Die Einkaufsbranche hat sich in den letzten 10-15 Jahren dramatisch verändert. Während der Beschaffungsprofi anfangs „nur“ eine Aufgabe war, die Geschäftskontakte, Bestellungen und Verträge verwaltete, spielt der Einkaufschef heute eine zunehmend strategische Rolle und muss über funktionsübergreifende Fähigkeiten verfügen, die zum Beispiel Risikomanagement, Nachhaltigkeit, Kategorie- und Änderungsmanagement umfassen.

Wer sich mit der Beschaffung befasst, sowohl im öffentlichen als auch im privaten Sektor, spielt in der Tat eine fundamentale Rolle bei der Umsetzung der Unternehmensvision und der relativen Innovationsfähigkeit. eProcurement unterstützt Einkäufer und Einkaufschefs bei dieser Herausforderung, vor allem weil es ihnen ermöglicht, große Datenmengen zu verarbeiten und Informationen zu erhalten, die sonst unmöglich zu sammeln gewesen wären.

Daten müssen in den Mittelpunkt jeder Geschäftsentscheidung gestellt werden, und unter anderem dank neuer Technologien wie KI, maschinelles Lernen und Big-Data-Analysen entwickeln sich die Erfassungs- und Verarbeitungsmöglichkeiten von eProcurement-Plattformen rasant weiter. Infolgedessen hat sich der Fokus der Einkäufer und Einkaufschefs erheblich erweitert, und ihre Fähigkeiten müssen das Gleiche tun.

Die Pandemie hat einen Prozess der Erneuerung der Position des Beschaffungsbeauftragten beschleunigt, der schon vor einiger Zeit begonnen hatte, insbesondere was die Einstellung zum Einsatz von Technologie betrifft. Viele Unternehmen haben in der Tat ihre Lieferketten umgestaltet, indem sie, auch aus Gründen der Dringlichkeit, neue digitale Lösungen, einschließlich integrierter eProcurement-Plattformen, eingeführt haben.

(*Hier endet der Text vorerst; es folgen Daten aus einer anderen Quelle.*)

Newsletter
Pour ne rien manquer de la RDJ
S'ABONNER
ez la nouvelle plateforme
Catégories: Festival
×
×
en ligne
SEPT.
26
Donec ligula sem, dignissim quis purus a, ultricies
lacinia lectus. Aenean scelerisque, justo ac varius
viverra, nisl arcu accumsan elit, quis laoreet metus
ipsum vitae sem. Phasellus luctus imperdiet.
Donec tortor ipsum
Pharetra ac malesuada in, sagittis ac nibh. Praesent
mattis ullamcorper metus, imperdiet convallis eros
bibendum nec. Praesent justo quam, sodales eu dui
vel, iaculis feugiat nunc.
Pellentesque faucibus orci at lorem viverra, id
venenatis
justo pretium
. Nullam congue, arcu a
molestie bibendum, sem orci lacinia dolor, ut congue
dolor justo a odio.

Um die Vorteile des Wandels voll auszuschöpfen, ist es unerlässlich, eine Zentralisierung von Informationen zu implementieren; Daten müssen über Unternehmensstrukturen hinweg gemeinsam genutzt werden, um Verbesserungspotenziale zu identifizieren und Ressourcen ganzheitlich besser zuzuordnen.

Moderne Beschaffungslösungen wie vortalvision ermöglichen die Verarbeitung großer Datenmengen, das Problem ist das Wissen, wie diese effektiv genutzt werden können. So kommt es immer noch vor, dass Daten von verschiedenen Systemen gesammelt werden, die nicht zusammenarbeiten können, und dass die daraus resultierende Analyse nur teilweise erfolgt und wenig Wert für das Unternehmen bringt.

Der eigentliche Schlüssel liegt also in der Korrelation zwischen Daten, die verschiedene Dimensionen/Phasen der Beschaffung und andere Geschäftsfunktionen wie Logistik und Finanzen betreffen. Je mehr Korrelationen hergestellt werden, desto größer ist die Fähigkeit, durch Datenanalyse Innovationen zu generieren.

Beschaffungsplattformen helfen auch bei der Entwicklung der Fähigkeiten engagierter Mitarbeiter, indem sie die Anwendung von Best Practices erleichtern. Ein Beispiel dafür ist die Automatisierung der einfachsten und sich am häufigsten wiederholenden Einkäufe, was Zeit spart und die Effizienz steigert – eine Praxis, die seit einigen Jahren durch Technologie ermöglicht wird.

Künstliche Intelligenz und Deep Learning, angewandt auf die Beschaffung, gehören sicherlich zu den interessantesten neuen Technologien, die es zu erforschen gilt. Und genau in diesen Bereich hat VORTAL in den letzten Jahren investiert, um die Interoperabilität seiner Plattform und die Entwicklung von Business Intelligence-Tools zu ermöglichen.

Bevor jedoch die Vorteile dieser neuen Technologien aktiviert werden können, müssen die Einkaufsprozesse vollständig computerisiert und umfassend und effektiv genutzt werden. In diesem historischen Moment ist es zunächst von grundlegender Bedeutung, alle Phasen der Beschaffung zu digitalisieren, wobei darauf zu achten ist, die Interoperabilität der Daten zwischen verschiedenen Systemen zu gewährleisten, damit dank der technologischen Innovation neue ehrgeizige Ziele definiert und erreicht werden können. Die eProcurement-Plattformen dürfen daher nicht länger als Werkzeuge betrachtet werden, die einfach nur die Effizienz der Prozesse steigern, was ich für selbstverständlich halten würde, sondern als strategische Assets, die Innovationen ermöglichen.